TRAVAIL DEMANDÉ = Recopiez la partie de l'extrait cité qui commence par les mots « 6.1. Ainsi, les » et se termine par « annexe I ALCP. », en changeant « santé publique » en « salubrité publique ».

6. L’ALCP prévoit des limites à la libre circulation et à l’interdiction des discriminations, qui doivent respecter le principe de la proportionnalité, les mesures employées devant être propres à garantir la réalisation de l’objectif poursuivi et ne pas aller au-delà de ce qui est raisonnablement nécessaire pour l’atteindre (ATF 145 IV 364 consid. 3.4.5 ; arrêt de la Cour de justice de l’Union européenne [ci-après : CJUE] C/55/94 Gebhard c/ Consiglio dell’ordine degli avvocati e procuratori de Milan du 30 novembre 1995, Rec. 1995 I-4165, par. 37).

6.1. Ainsi, les droits octroyés par l’ALCP ne peuvent être limités que par des mesures justifiées pour des raisons d’ordre public, de sécurité publique et de santé publique au sens de l’art. 5 par. 1 annexe I ALCP.

6.1.1 Le cadre de cette disposition et ses modalités sont définis par la directive 64/221/CEE et la jurisprudence pertinente y relative de la CJUE rendue avant la signature de l’ALCP le 21 juin 1999 (art. 5 par. 2 annexe I ALCP en relation avec l’art. 16 al. 2 ALCP). L’art. 5 par. 2 annexe I ALCP renvoie de manière globale à trois directives de la Communauté européenne (devenue « Union européenne », ci-après : UE), dont la plus importante est la directive 64/221/CEE. Ces trois textes ont été remplacés en 2004 par les art. 27 à 33 de la nouvelle directive 2004/38/CE qui est plus détaillée et ne lie pas la Suisse (ATF 147 II 1 consid. 2.3). Pour la Suisse, ce sont les anciennes directives mentionnées dans l’ALCP qui sont déterminantes, ce qui n’empêche pas la prise en compte dans une certaine mesure de la jurisprudence rendue par la CJUE sur la base de la nouvelle directive (ATF 147 II 1 consid. 2.3).

EXTRAITS DE DONNÉES =
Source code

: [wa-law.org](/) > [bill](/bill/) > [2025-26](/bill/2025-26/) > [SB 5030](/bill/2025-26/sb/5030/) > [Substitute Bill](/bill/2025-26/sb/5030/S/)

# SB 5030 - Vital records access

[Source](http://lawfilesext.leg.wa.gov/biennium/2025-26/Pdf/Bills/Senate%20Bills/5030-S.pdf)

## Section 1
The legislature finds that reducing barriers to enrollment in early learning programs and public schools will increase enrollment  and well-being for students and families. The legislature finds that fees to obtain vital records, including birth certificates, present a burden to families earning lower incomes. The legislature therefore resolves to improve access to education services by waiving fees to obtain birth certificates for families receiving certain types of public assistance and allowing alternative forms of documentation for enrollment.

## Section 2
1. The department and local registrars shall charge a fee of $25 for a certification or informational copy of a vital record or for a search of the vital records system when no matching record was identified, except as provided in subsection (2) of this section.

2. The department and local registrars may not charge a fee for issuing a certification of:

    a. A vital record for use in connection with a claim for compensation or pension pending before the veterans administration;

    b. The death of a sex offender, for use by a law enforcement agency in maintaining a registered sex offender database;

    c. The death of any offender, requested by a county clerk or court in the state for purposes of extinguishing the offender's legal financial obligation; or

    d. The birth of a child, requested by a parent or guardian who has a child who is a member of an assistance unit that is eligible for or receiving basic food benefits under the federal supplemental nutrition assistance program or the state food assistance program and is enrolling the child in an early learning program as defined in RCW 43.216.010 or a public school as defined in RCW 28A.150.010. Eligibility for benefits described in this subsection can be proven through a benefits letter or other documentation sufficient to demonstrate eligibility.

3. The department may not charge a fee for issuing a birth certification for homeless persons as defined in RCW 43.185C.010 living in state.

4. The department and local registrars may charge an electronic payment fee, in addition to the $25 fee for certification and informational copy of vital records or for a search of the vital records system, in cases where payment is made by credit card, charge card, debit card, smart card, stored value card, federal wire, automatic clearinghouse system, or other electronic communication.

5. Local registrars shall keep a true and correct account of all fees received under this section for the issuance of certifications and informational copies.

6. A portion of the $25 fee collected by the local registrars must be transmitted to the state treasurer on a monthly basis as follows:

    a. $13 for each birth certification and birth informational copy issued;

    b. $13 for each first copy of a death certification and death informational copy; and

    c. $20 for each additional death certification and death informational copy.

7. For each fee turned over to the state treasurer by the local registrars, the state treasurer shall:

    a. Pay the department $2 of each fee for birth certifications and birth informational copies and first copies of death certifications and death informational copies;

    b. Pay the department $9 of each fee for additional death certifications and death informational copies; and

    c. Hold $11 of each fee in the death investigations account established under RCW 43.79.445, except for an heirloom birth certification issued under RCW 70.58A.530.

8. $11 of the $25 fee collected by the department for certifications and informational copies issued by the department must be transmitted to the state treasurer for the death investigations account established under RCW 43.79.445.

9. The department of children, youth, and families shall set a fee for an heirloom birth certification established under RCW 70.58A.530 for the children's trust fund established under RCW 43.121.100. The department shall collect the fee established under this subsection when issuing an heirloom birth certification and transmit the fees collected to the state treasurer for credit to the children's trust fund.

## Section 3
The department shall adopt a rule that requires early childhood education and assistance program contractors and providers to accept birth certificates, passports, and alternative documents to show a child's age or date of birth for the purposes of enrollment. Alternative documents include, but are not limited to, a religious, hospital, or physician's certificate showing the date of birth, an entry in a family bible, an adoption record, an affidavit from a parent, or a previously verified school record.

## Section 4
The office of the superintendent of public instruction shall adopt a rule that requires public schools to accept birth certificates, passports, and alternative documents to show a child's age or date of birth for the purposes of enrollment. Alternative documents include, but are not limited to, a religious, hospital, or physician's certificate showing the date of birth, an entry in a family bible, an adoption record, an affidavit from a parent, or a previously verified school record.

RÉPONSE ATTENDUE =
6.1. Ainsi, les droits octroyés par l’ALCP ne peuvent être limités que par des mesures justifiées pour des raisons d’ordre public, de sécurité publique et de salubrité publique au sens de l’art. 5 par. 1 annexe I ALCP.